I think the big difference is dimensionality. If the dimensionality is low, then taking account of the 2nd derivatives becomes practical and worthwhile.
- juliangoldsmith 6 months ago
  
  What is it that makes higher order derivatives less useful at high dimensionality? Is it related to the Curse of Dimensionality, or maybe something like exploding gradients at higher orders?
  - mike-the-mikado 5 months ago
    
    In n dimensions, the first derivative is an n-element vector. The second derivative is an n x n (symmetric) matrix. As n grows, the computation required to estimate the matrix increases (as at least n^2) and computation needed to use it increases (possibly faster).
    In practice, clever optimisation algorithms that use the 2nd derivative won't actually form this matrix.

ipunchghosts 6 months ago

Example of thr bitter lesson. None of these nuanced matter 8 years later where everyone uses sgd or adamw.

sk11001 6 months ago

It's a great summary for ML interview prep.

janalsncm 6 months ago

I disagree, it is old and most of those algorithms aren’t used anymore.
- sk11001 6 months ago
  
  That’s how interviews go though, it’s not like I’ve ever had to use Bayes rule at work but for a few years everyone loved asking about it in screening rounds.
  - mike-the-mikado 6 months ago
    
    In my experience a lot of people "know" maths, but fail to recognise the opportunities to use it.
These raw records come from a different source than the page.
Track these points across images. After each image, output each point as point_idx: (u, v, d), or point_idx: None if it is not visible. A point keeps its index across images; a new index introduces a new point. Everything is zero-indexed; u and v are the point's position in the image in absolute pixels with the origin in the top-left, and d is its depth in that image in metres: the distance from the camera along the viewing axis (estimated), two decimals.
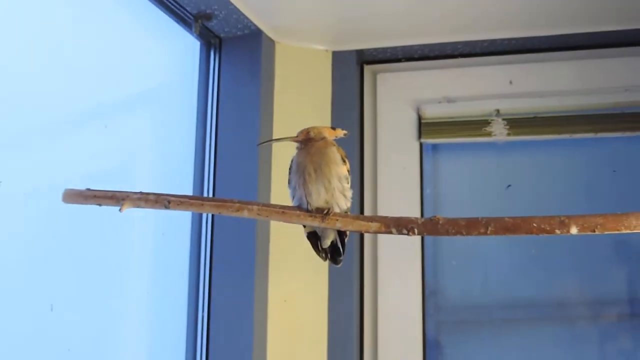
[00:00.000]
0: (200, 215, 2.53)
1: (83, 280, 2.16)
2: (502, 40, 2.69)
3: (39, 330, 1.97)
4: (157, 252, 2.45)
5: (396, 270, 2.68)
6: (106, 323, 2.24)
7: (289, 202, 1.80)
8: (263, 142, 2.51)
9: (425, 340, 2.64)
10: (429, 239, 2.73)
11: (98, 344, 2.21)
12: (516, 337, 2.68)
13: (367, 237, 2.70)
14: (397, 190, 2.74)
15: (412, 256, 2.69)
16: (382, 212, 2.69)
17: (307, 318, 2.58)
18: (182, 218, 2.51)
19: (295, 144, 1.83)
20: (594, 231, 1.64)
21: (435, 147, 2.83)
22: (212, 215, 2.51)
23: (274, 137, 2.56)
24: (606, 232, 1.65)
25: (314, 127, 1.82)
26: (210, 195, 2.53)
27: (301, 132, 1.82)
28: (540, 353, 2.64)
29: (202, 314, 2.48)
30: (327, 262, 1.92)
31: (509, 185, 2.76)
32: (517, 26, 2.63)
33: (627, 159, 2.71)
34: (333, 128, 1.84)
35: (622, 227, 1.64)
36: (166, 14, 2.46)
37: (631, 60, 2.66)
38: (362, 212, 2.68)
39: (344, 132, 1.86)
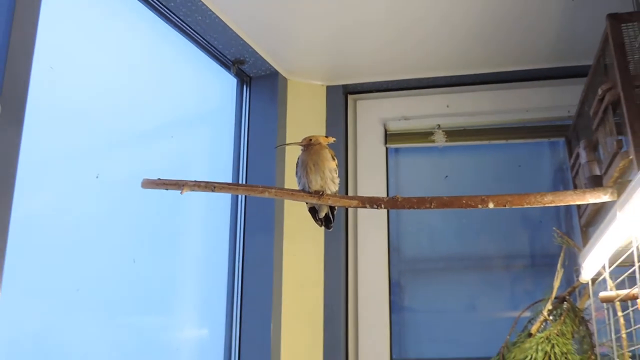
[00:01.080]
0: (237, 196, 2.52)
1: (156, 240, 2.15)
2: (441, 77, 2.69)
3: (125, 276, 1.97)
4: (207, 221, 2.44)
5: (370, 233, 2.66)
6: (173, 270, 2.23)
7: (296, 186, 1.79)
8: (279, 145, 2.50)
9: (391, 282, 2.62)
10: (393, 212, 2.72)
11: (167, 286, 2.20)
12: (452, 280, 2.67)
13: (350, 210, 2.68)
14: (370, 179, 2.72)
15: (380, 224, 2.66)
16: (360, 194, 2.67)
17: (309, 267, 2.56)
18: (224, 198, 2.49)
19: (300, 147, 1.82)
20: (505, 205, 1.63)
21: (396, 150, 2.81)
22: (245, 196, 2.50)
23: (286, 143, 2.55)
24: (514, 207, 1.64)
25: (313, 135, 1.82)
26: (243, 182, 2.52)
27: (304, 139, 1.82)
28: (469, 292, 2.62)
29: (239, 265, 2.47)
30: (322, 228, 1.91)
31: (447, 176, 2.74)
32: (451, 67, 2.63)
33: (528, 158, 2.69)
34: (326, 136, 1.84)
35: (525, 203, 1.63)
36: (212, 60, 2.49)
37: (529, 91, 2.66)
38: (346, 193, 2.66)
39: (334, 139, 1.86)
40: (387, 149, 2.77)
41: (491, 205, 1.63)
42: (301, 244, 2.55)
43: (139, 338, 2.03)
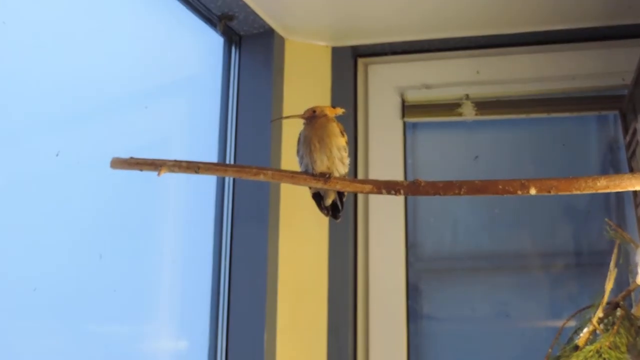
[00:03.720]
0: (224, 179, 2.52)
1: (127, 233, 2.15)
2: (470, 37, 2.68)
3: (91, 274, 1.97)
4: (188, 210, 2.45)
5: (383, 226, 2.66)
6: (146, 269, 2.24)
7: (297, 168, 1.80)
8: (275, 119, 2.50)
9: (408, 284, 2.62)
10: (410, 200, 2.72)
11: (139, 286, 2.21)
12: (480, 283, 2.67)
13: (360, 198, 2.69)
14: (384, 160, 2.73)
15: (396, 214, 2.67)
16: (372, 177, 2.67)
17: (311, 265, 2.57)
18: (208, 182, 2.49)
19: (302, 121, 1.82)
20: (550, 192, 1.63)
21: (415, 125, 2.81)
22: (233, 180, 2.50)
23: (284, 116, 2.55)
24: (559, 193, 1.64)
25: (317, 106, 1.83)
26: (232, 162, 2.52)
27: (307, 110, 1.83)
28: (500, 296, 2.63)
29: (225, 262, 2.47)
30: (328, 218, 1.91)
31: (477, 157, 2.74)
32: (482, 26, 2.62)
33: (574, 135, 2.70)
34: (333, 107, 1.84)
35: (574, 189, 1.64)
36: (196, 15, 2.48)
37: (576, 54, 2.65)
38: (355, 176, 2.66)
39: (342, 110, 1.86)
40: (404, 123, 2.77)
41: (533, 192, 1.63)
42: (301, 238, 2.56)
43: (105, 349, 2.03)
Some of my colleagues were pleased when I showed them that their ad hoc algorithm was equivalent to an application of Bayes' rule. It gave them insights into the meaning of constants that had formerly been chosen by trial and error.
  - janalsncm 6 months ago
    
    Everyone’s experience is different but I’ve been in dozens of MLE interviews (some of which I passed!) and have never once been asked to explain the internals of an optimizer. The interviews were all post 2020, though.
    Unless someone had a very good reason I would consider it weird to use anything other than AdamW. The compute you could save on a slightly better optimizer pale in comparison to the time you will spend debugging an opaque training bug.
    
    yobbo 6 months ago
    
    For example, if it is meaningful to use large batch sizes, the gradient variance will be lower and adam could be equivalent to just momentum.
    As a model is trained, the gradient variance typically falls.
    Those optimizers all work to reduce the variance of the updates in various ways.
  - esafak 6 months ago
    
    I'd still expect an MLE to know it though.
    
    janalsncm 6 months ago
    
    Why would you? Implementing optimizers isn’t something that MLEs do. Even the Deepseek team just uses AdamW.
    An MLE should be able to look up and understand the differences between optimizers but memorizing that information is extremely low priority compared with other information they might be asked.